Sekolah Reyot, Istana Mewah: Ironi Negeri Berkedok Adil

Rumah mewah pejabat (atas), sekolah yang melahirkan pemimpin besar itu runtuh karena termakan usianya yang senja (bawah)
PELITA MAJALENGKA - Di sebuah desa terpencil, anak-anak berlarian ke sekolah dengan wajah penuh semangat. Namun, bangunan yang mereka tuju bukanlah gedung megah dengan cat putih mengkilap dan jendela kaca bening. Yang ada hanyalah ruang kelas reyot, dinding bambu yang mulai berlubang, atap bocor yang meneteskan air setiap hujan, dan bangku kayu lapuk yang tak layak lagi diduduki.
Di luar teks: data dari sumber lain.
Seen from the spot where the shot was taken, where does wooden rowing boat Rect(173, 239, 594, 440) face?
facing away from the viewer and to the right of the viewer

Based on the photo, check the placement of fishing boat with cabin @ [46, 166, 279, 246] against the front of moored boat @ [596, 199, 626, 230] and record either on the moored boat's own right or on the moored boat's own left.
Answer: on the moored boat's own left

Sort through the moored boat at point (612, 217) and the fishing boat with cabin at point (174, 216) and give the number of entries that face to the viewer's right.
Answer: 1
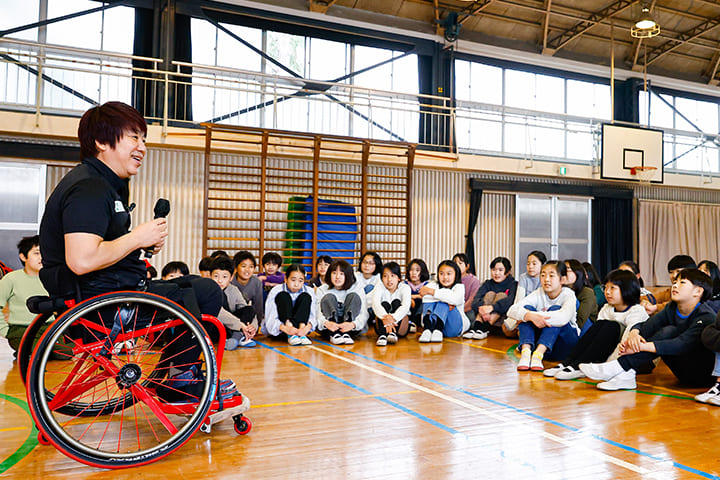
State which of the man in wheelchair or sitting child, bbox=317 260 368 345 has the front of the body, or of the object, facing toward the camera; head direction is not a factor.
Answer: the sitting child

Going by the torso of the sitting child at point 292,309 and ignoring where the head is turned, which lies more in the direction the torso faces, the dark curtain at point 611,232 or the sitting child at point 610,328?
the sitting child

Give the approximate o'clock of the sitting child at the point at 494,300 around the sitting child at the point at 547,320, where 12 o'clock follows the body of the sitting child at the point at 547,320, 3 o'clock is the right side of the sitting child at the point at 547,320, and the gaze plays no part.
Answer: the sitting child at the point at 494,300 is roughly at 4 o'clock from the sitting child at the point at 547,320.

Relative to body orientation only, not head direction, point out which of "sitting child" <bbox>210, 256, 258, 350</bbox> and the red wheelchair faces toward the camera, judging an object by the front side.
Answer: the sitting child

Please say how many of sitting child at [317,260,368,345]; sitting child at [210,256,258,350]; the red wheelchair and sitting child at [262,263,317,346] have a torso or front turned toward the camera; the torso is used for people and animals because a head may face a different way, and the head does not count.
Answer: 3

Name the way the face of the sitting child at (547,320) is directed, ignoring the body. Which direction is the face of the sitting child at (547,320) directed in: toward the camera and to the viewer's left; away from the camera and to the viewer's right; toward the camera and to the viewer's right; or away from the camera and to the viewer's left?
toward the camera and to the viewer's left

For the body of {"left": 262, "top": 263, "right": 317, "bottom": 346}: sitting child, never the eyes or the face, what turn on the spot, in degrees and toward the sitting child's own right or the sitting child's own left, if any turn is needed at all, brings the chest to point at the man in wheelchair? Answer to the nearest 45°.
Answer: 0° — they already face them

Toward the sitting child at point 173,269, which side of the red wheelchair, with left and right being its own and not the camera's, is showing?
left

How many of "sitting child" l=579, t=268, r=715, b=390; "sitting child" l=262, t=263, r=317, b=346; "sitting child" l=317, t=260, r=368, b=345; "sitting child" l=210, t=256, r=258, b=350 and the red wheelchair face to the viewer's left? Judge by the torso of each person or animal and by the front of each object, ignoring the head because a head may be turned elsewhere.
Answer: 1

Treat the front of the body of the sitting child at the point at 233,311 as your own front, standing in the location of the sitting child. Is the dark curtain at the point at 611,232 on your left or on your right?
on your left

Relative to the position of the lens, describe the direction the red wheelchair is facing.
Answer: facing to the right of the viewer

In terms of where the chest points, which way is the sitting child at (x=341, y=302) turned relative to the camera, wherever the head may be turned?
toward the camera

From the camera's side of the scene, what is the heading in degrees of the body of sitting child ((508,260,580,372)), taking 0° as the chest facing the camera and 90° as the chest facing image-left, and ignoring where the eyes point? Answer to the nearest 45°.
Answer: approximately 45°

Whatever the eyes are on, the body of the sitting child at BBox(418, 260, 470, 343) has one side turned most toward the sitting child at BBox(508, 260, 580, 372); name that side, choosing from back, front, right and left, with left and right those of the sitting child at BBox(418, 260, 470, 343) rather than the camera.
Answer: left
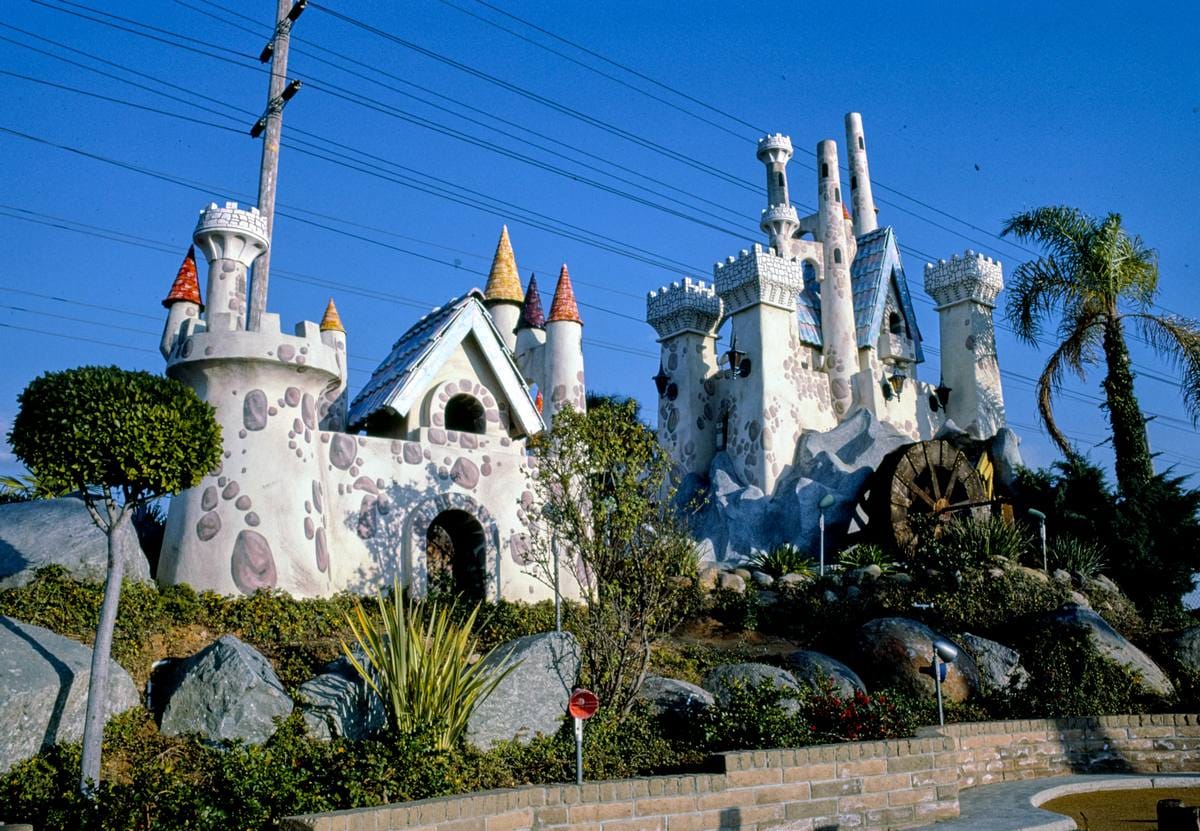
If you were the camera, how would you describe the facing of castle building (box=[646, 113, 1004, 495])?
facing the viewer and to the right of the viewer

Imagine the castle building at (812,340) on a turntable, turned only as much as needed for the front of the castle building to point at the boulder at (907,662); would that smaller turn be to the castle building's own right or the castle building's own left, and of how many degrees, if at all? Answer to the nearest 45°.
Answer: approximately 45° to the castle building's own right

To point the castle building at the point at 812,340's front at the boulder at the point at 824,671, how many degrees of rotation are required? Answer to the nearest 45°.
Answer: approximately 45° to its right

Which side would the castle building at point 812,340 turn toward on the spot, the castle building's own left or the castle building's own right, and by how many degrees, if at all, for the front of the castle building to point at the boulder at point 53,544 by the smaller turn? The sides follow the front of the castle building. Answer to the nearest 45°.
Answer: approximately 90° to the castle building's own right

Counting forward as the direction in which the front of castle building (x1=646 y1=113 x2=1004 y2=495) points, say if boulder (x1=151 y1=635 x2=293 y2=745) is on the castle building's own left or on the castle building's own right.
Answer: on the castle building's own right

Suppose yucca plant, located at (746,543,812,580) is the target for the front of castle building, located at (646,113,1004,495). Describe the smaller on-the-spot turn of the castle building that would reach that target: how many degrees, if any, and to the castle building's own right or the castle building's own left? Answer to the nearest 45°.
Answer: approximately 45° to the castle building's own right

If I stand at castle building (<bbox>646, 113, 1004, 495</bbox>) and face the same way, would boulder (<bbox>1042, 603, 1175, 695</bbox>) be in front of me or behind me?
in front

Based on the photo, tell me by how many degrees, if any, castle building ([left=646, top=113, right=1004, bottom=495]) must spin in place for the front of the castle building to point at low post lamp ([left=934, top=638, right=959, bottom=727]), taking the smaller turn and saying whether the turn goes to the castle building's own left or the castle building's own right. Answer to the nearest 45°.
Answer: approximately 45° to the castle building's own right

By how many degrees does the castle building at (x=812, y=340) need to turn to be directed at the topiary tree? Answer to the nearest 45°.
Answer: approximately 45° to its right

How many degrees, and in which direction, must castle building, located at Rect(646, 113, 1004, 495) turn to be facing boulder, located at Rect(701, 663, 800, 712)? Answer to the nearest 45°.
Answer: approximately 45° to its right

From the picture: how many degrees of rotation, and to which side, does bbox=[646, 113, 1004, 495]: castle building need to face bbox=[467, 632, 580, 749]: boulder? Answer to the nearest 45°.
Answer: approximately 45° to its right

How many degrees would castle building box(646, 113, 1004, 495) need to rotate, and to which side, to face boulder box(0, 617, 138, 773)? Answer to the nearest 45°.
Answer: approximately 45° to its right

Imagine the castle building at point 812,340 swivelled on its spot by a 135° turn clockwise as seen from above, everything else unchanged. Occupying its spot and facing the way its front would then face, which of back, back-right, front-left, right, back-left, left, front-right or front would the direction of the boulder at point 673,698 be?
left
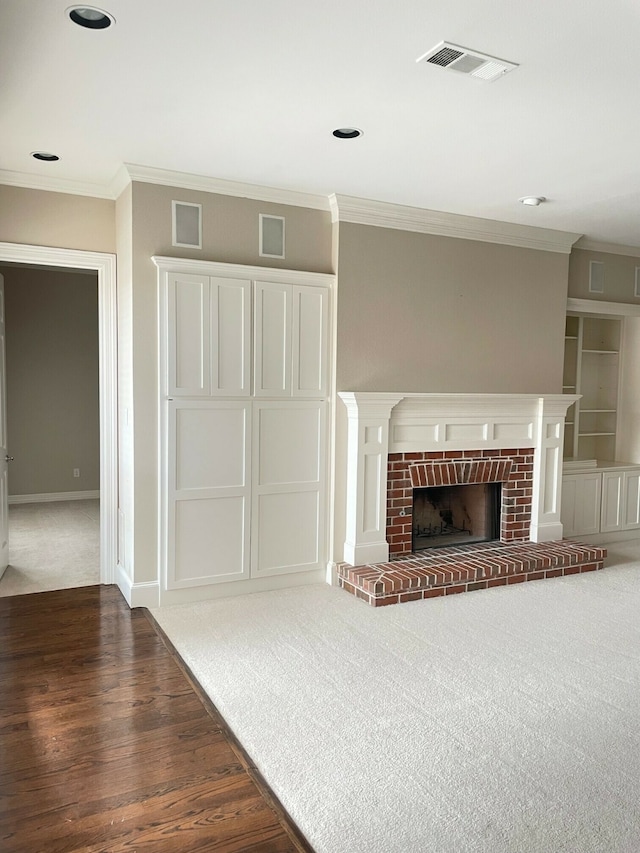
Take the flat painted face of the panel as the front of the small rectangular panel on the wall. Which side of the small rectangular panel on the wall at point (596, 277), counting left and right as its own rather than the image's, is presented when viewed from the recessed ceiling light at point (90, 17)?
front

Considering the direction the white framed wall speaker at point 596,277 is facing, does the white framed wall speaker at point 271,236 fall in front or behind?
in front

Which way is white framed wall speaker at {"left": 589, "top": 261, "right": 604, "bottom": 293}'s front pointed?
toward the camera

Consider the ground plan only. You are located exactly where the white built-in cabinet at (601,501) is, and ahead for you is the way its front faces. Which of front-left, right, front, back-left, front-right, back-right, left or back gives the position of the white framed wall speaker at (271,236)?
front-right

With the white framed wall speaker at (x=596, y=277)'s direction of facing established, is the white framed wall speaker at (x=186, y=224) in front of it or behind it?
in front

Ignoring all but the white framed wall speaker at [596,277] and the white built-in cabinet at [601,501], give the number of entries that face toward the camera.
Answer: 2

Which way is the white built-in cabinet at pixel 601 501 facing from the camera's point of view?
toward the camera

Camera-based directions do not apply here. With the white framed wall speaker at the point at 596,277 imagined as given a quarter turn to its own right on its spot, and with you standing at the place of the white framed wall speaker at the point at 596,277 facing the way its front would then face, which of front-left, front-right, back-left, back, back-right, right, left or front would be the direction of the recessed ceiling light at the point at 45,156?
front-left
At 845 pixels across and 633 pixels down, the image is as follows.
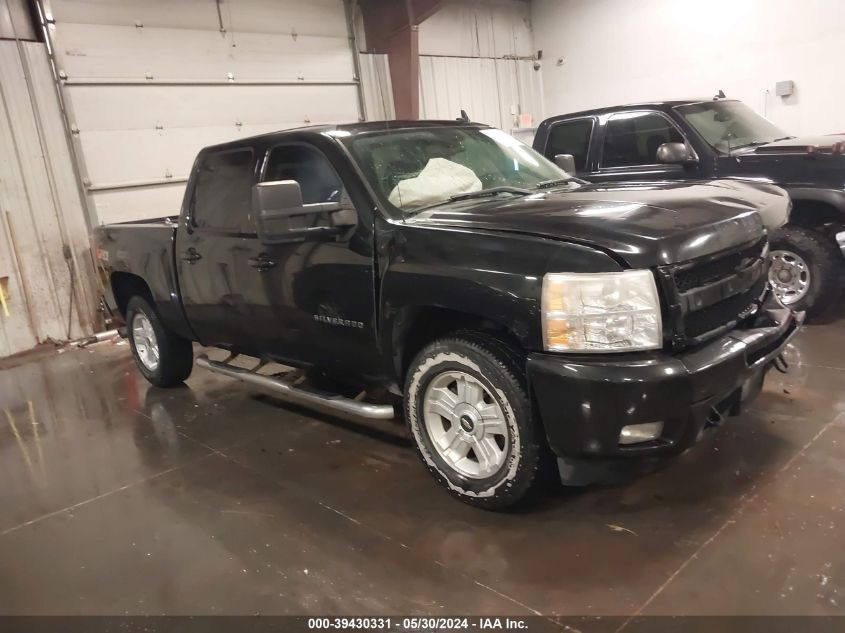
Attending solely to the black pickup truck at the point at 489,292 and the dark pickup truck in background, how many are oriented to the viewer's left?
0

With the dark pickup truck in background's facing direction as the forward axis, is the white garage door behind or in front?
behind

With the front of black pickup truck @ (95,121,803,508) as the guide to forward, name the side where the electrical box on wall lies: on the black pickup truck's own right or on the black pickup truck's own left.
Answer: on the black pickup truck's own left

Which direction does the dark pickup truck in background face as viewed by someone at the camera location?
facing the viewer and to the right of the viewer

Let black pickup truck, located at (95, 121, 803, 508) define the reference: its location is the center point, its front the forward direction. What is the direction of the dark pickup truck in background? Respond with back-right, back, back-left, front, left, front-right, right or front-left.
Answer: left

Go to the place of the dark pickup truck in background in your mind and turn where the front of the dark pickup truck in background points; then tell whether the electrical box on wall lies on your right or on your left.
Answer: on your left

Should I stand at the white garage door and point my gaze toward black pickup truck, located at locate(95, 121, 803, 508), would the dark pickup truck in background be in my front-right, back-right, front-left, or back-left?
front-left

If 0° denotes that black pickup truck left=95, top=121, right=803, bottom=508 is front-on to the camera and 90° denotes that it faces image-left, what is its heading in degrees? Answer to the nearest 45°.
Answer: approximately 315°
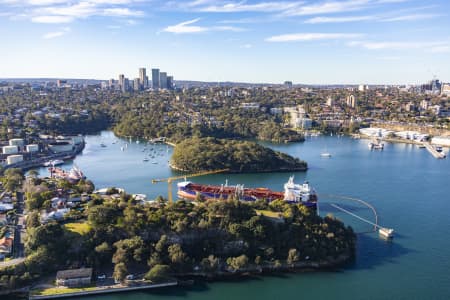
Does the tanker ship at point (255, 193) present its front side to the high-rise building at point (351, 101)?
no

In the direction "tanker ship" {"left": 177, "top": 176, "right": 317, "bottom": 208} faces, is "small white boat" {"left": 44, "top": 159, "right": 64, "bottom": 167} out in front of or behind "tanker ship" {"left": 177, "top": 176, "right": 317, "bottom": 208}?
in front

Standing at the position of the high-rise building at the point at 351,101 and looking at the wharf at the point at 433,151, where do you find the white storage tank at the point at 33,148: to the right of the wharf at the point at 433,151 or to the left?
right

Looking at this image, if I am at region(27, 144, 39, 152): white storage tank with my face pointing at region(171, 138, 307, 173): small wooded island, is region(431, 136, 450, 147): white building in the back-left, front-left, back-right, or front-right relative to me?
front-left

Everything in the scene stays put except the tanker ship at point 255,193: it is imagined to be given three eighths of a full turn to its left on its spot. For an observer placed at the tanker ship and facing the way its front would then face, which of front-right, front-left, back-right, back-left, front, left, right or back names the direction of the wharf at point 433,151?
left

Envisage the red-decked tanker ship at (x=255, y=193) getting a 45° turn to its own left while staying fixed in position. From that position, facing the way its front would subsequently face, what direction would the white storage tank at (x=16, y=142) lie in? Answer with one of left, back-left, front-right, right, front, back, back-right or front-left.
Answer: right

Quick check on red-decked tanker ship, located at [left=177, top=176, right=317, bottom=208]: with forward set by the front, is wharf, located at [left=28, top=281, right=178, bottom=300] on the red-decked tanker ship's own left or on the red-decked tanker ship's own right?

Inilah potret nyata pendidikan di banyak sudut negeri yang katanya adil dan makmur.

Kontras sekali bila dibandingkan dengan megahnya istana para pejabat yang mengaku bekerja demi rakyat. Lantai marmer berkilau, lampu kristal seharga miliaran, dan taman istana dengan air mancur yang seolah menari. Ironi yang menusuk: anak-anak masa depan bangsa harus belajar di bangunan rapuh, sementara para penguasa bernaung di balik dinding kemewahan yang tak pernah mereka hirupkan untuk rakyat kecil.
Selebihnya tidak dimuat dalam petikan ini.